• [PROBLEM REQUIREMENTS] Please copy out the entries below exactly, beginning with the line that contains "Je kan een geblurrede" and ending with the line that contains "one: Object", and include nothing outside that span.

Stored data entries
·····

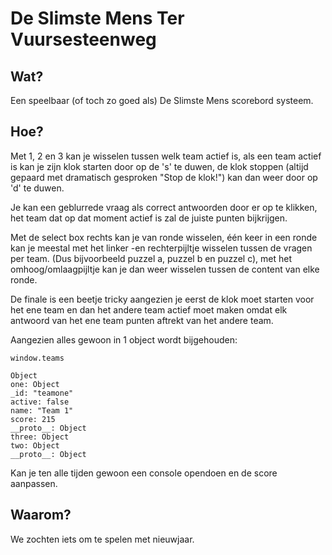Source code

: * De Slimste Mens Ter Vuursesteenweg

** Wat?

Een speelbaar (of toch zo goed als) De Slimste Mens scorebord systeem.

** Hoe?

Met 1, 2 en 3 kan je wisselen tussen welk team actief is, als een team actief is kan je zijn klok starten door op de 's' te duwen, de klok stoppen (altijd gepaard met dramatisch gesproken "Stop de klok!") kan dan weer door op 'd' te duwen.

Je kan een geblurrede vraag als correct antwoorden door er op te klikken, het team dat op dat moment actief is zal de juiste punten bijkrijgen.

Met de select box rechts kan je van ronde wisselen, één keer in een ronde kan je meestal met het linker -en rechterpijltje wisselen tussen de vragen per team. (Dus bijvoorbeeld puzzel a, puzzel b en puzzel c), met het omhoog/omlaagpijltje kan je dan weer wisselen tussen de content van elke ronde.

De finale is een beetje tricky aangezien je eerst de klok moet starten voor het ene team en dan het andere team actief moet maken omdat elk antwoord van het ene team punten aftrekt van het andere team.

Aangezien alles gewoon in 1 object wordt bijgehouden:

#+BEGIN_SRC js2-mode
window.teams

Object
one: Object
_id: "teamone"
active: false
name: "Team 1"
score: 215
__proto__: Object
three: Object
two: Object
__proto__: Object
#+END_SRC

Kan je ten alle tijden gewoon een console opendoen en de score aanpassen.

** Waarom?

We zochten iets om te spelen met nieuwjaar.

·····

• [SOLUTION FOR THIS PROBLEM]
Je kan een geblurrede vraag als correct antwoorden door er op te klikken, het team dat op dat moment actief is zal de juiste punten bijkrijgen.

Met de select box rechts kan je van ronde wisselen, één keer in een ronde kan je meestal met het linker -en rechterpijltje wisselen tussen de vragen per team. (Dus bijvoorbeeld puzzel a, puzzel b en puzzel c), met het omhoog/omlaagpijltje kan je dan weer wisselen tussen de content van elke ronde.

De finale is een beetje tricky aangezien je eerst de klok moet starten voor het ene team en dan het andere team actief moet maken omdat elk antwoord van het ene team punten aftrekt van het andere team.

Aangezien alles gewoon in 1 object wordt bijgehouden:

#+BEGIN_SRC js2-mode
window.teams

Object
one: Object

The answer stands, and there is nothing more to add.